Copy all records exactly, excluding images.

[Entries taken from a collection]
Segment Open
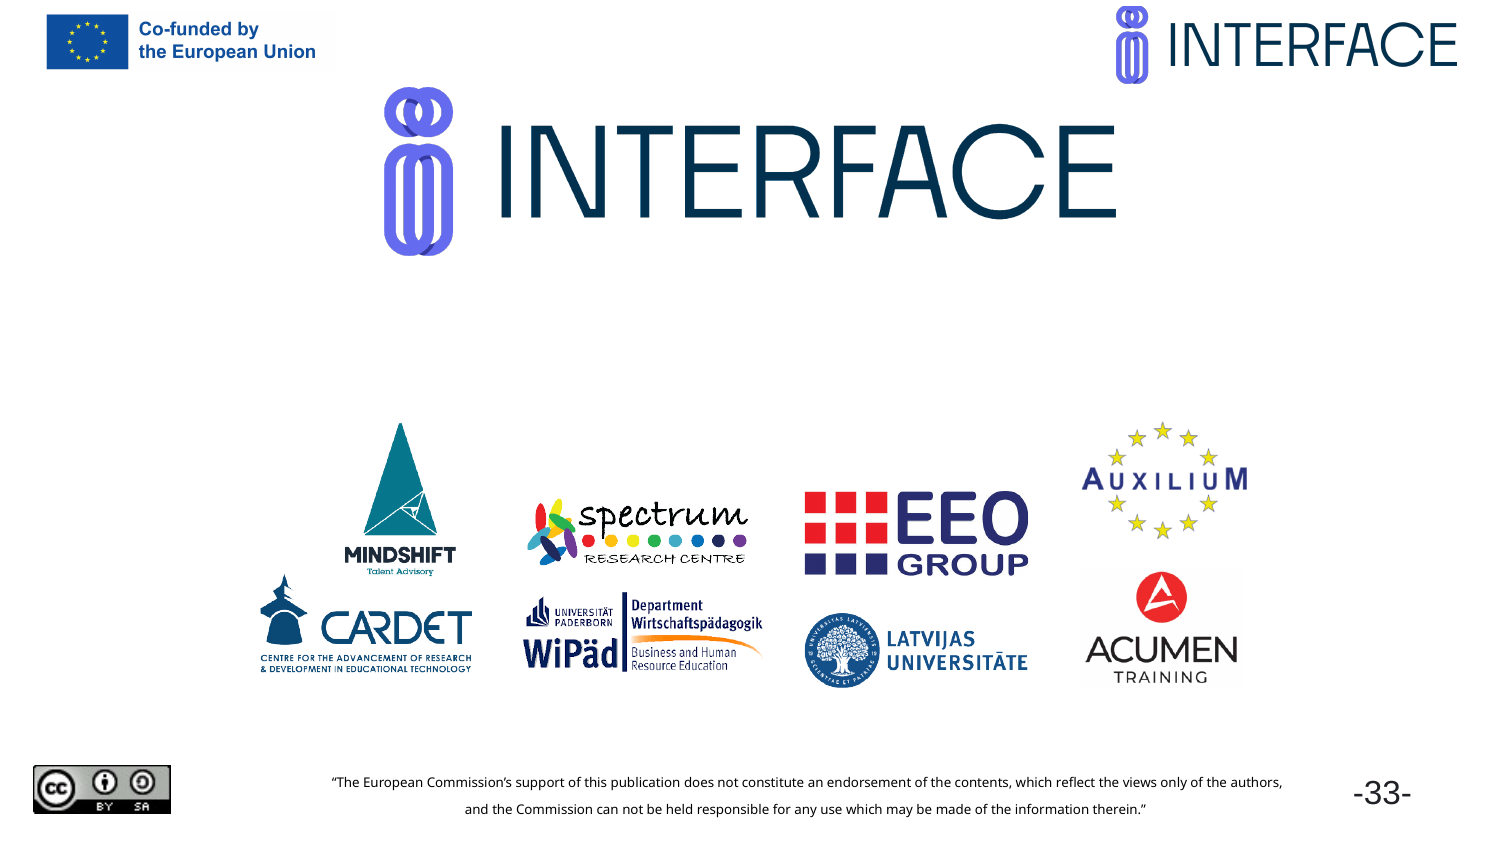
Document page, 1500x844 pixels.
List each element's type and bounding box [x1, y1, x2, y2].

picture [253, 421, 1247, 688]
picture [43, 11, 336, 73]
picture [384, 87, 1116, 256]
picture [33, 765, 171, 814]
picture [1116, 6, 1457, 84]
Segment Closed
The answer =>
Document page, 1500x844 pixels.
List each element's type and bounding box [x1, y1, x2, y2].

picture [253, 421, 1247, 688]
picture [43, 11, 336, 73]
picture [384, 87, 1116, 256]
picture [33, 765, 171, 814]
picture [1116, 6, 1457, 84]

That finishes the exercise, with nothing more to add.